Действия всегда были таковы, что их вполне хватало, перебора же не наблюдалось никогда. Никто не возражал против поцелуя-другого, если находились желающие попробовать их на вкус; с другой стороны, у нас не произошло ни единого скандала из тех, что то и дело вспыхивают в любой общине. Уверен, что не было, ведь такие вещи в тесном корабельном пространстве не скроешь. Зато тепленьких поцелуев и не слишком страстных объятий никто, казалось, не замечал.

Разумеется, мы с Пру не занимались ничем таким, что могло бы стать предметом критики со стороны окружающих.

Тем не менее, мы все больше и больше времени проводили вместе как на вахте, так и вне ее. Я относился к этому не так чтобы очень серьезно и не помышлял насчет женитьбы; и все же мне было ясно, что наши отношения приобретают определенную значимость. Во взглядах Пру, бросаемых на меня украдкой, проглядывало нечто собственническое, а наши руки, встречавшиеся друг с другом при передаче страничек рапортов, иногда вздрагивали, будто между ними проскакивали искры.

Мне было хорошо, радость жизни переполняла меня, и времени на писание своих мемуаров почти не-оставалось. Я даже прибавил в весе четыре фунта и уж больше никак не испытывал тоски по дому.

Мы с Пру приобрели привычку, уходя с вахты вместе, совершать по дороге к каютам набег на буфетную. Мама О'Тул не возражала; она оставляла дверь в буфетную открытой, чтобы каждый, кому захочется перехватить кусочек, мог бы получить его без труда; Мама говорила, что тут наш дом, а вовсе не тюремная камера. Обычно мы с Пру довольствовались сандвичем, но иногда выдумывали и что-то более экзотическое, а потом с удовольствием уплетали за обе щеки это блюдо, прежде чем отправиться спать. О чем мы говорили — не представляет для вас интереса; главное — то теплое чувство, которое согревало нас обоих.

Однажды, когда в полночь мы сдали вахту, кают-компания оказалась совсем пустой; игроки в покер разошлись рано, даже обычно засиживавшихся допоздна шахматистов и тех не было. Я пошел в буфетную и принялся поджаривать сандвич с дрожжевым сыром. Буфетная у нас довольно тесная, и, когда Пру повернулась, чтобы включить малый гриль, она мимолетно прижалась ко мне.

Я вдохнул запах ее чудесных свежевымытых волос и еще чего-то — не то цветущего клевера, не то фиалок. А потом сжал Пру в объятиях.

Она не противилась. На мгновение вроде бы окаменела, но это тут же прошло.

Девушки восхитительны. Костей у них нет вообще, и мне думается, что они, по меньшей мере, градусов на пять теплее нас, даже если ртутный термометр и не показывает этой разницы. Я наклонился к ней, она подняла лицо, зажмурила глаза… и все кругом стало таким, что лучше и быть не может.

Может быть, целовались мы всего полсекунды, но я знал, что ей это нравится ничуть не меньше, чем мне, и здесь уж никакого преувеличения нет.

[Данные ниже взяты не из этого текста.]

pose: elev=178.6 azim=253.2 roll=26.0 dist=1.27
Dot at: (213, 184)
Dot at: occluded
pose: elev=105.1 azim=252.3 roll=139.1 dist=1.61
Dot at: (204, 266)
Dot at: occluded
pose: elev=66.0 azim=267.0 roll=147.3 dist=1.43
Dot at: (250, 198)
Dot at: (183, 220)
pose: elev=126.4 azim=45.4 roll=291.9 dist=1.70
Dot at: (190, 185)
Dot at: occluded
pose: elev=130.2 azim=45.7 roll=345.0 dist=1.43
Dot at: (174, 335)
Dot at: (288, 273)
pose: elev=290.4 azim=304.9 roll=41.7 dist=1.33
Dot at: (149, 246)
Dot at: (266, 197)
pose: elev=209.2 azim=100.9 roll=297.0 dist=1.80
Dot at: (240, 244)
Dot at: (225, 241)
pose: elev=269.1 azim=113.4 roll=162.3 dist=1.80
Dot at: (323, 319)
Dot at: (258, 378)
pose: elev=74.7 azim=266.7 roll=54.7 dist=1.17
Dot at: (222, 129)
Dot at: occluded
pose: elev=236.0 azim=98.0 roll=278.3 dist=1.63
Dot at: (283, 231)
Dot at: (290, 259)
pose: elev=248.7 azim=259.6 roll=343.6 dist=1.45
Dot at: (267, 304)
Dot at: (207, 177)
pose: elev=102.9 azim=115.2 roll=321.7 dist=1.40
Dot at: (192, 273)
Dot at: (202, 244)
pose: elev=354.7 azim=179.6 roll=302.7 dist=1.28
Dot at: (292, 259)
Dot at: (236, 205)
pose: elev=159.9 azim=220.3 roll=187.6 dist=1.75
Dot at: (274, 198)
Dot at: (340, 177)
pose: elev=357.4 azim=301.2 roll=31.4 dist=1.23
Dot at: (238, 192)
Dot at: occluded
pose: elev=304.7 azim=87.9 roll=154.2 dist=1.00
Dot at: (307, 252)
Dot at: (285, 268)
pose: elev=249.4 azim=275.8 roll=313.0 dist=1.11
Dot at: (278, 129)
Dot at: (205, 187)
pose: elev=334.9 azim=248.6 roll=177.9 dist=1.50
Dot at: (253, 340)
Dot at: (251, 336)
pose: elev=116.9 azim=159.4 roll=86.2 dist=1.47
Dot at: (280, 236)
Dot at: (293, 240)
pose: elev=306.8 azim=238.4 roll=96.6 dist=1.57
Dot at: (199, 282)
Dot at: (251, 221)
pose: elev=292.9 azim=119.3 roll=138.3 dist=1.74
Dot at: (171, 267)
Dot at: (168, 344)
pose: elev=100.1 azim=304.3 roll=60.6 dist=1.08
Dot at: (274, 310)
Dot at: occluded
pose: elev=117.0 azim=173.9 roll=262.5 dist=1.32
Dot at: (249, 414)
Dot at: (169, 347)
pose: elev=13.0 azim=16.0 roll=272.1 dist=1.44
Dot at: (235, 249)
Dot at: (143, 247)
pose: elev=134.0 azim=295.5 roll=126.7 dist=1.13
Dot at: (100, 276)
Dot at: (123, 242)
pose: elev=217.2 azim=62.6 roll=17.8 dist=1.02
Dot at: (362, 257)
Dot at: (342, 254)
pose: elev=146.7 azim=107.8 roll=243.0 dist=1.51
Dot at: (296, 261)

Но вдруг Пру вырвалась из моих объятий, как вырывается из захвата борец, и замерла, прижавшись спиной к прилавку, возле которого мы стояли, — вид у нее был жутко испуганный. Что ж, надо думать, и у меня он был не лучше. На меня она даже не посмотрела: она уставилась в пустоту и, казалось, к чему-то прислушивалась… и тогда я понял — такое выражение у нее бывало всегда во время сеанса связи; только сейчас она выглядела почему-то страшно несчастной.

Я вскрикнул:

— Пру! Что случилось?!

Она не ответила, просто повернулась и пошла. Она успела уже сделать несколько шагов к дверям, когда я бросился к ней и схватил за руку.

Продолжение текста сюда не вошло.